If you want randomness, why not flip a coin? https://en.wikipedia.org/wiki/Twoface
Yes, for example we make wild claims like 'biological sentience is incomputable'
Or that it is, like most people working in projects like those believe without first proving.
a random number generator in base reality? ;) really i'm just using this as a more accessible (to rational materialists) example of how processes can exist outside of our measurable physical reality.
> processes can exist outside of our measurable physical reality

If it can't be measured in reality, how can it be relevant to reality?

> a random number generator in base reality?

How does randomness pertain to free will?

they may have measurable effects in our physical reality, eg. the behavior of the individual and even be correlated with other physical processes.

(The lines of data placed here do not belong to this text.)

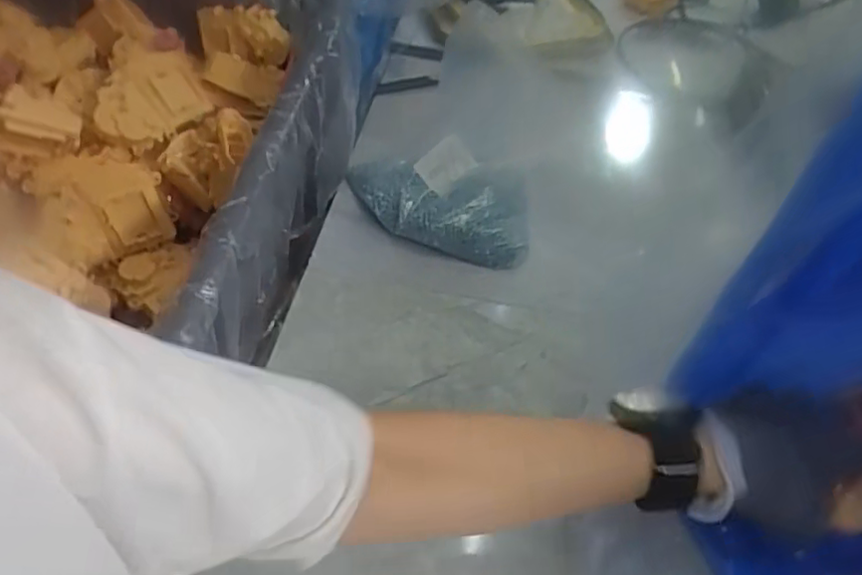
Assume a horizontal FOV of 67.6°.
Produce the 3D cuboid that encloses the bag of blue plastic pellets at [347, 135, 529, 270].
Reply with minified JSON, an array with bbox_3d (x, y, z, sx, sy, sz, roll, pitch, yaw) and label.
[{"bbox_3d":[0.005,-0.085,0.602,0.186,0.065,0.077,16,47,7],"label":"bag of blue plastic pellets"}]

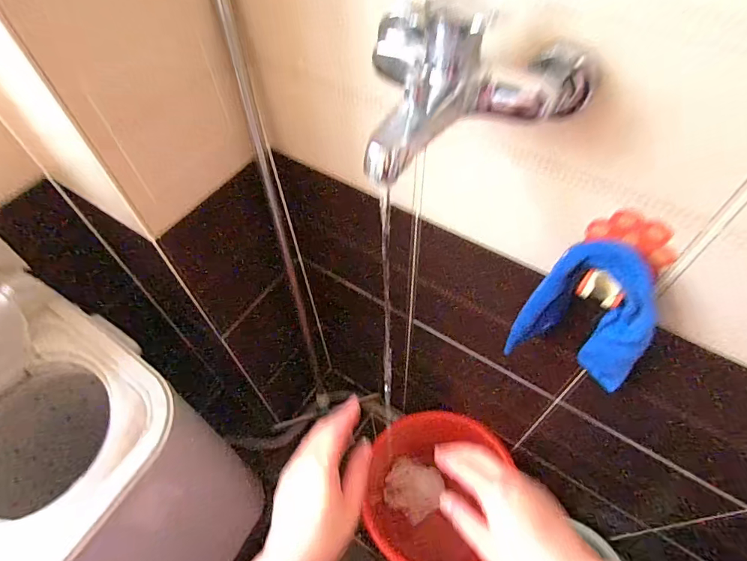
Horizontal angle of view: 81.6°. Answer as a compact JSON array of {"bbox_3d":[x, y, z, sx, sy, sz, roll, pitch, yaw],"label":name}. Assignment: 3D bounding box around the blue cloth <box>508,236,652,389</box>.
[{"bbox_3d":[0.258,0.048,0.525,0.148,0.226,0.051,16,59,16],"label":"blue cloth"}]

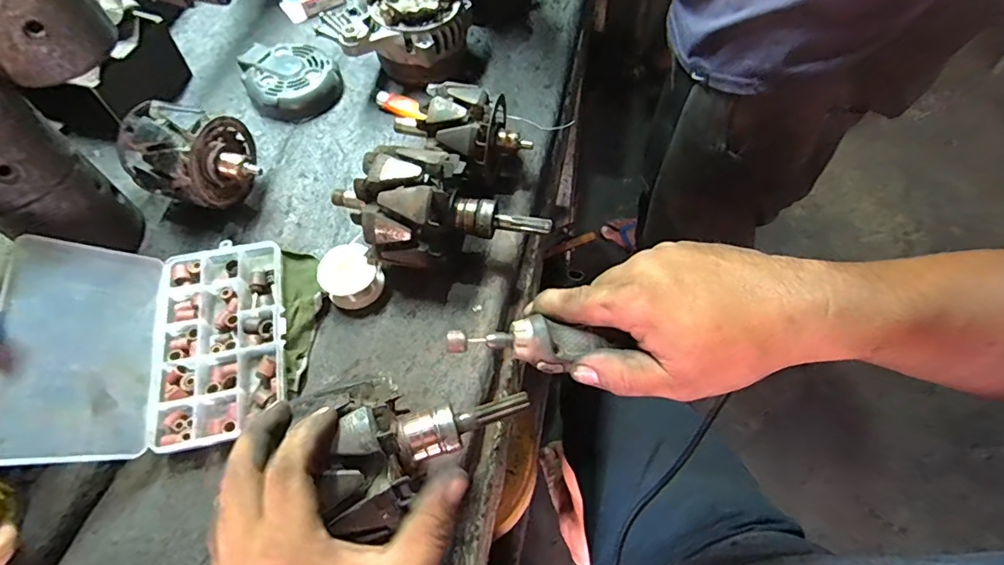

however, there may be hidden variables outside of our physical reality that are actually mechanizing the result. some such processes may be non-deterministic, which is why i used randomness as an example.

what i'm implying is analogous but opposite to the concept of a philosophical zombie. there may be a ghost in the machine which no measurement can reveal.

P-zombies, conceptually, actually have no ghost in the machine, but are indistinguishable from sentient beings. Sentience and free will are two different things.

> they may have measurable effects in our physical reality

If there’s something external that interfaces with the physical universe, such an externality could be observed. It’s strange that we haven’t found such a force. But if it were to exist, in some parallel universe, that external force would have its own mechanics and its own chain of causality – its own physics so to speak. Dualism doesn’t get you to free will, it just means there’s physics we can’t observe. (Or perhaps there’s some superset universe that interfaces with that universe, and then it’s still determinism or stochastic processes all the way down.)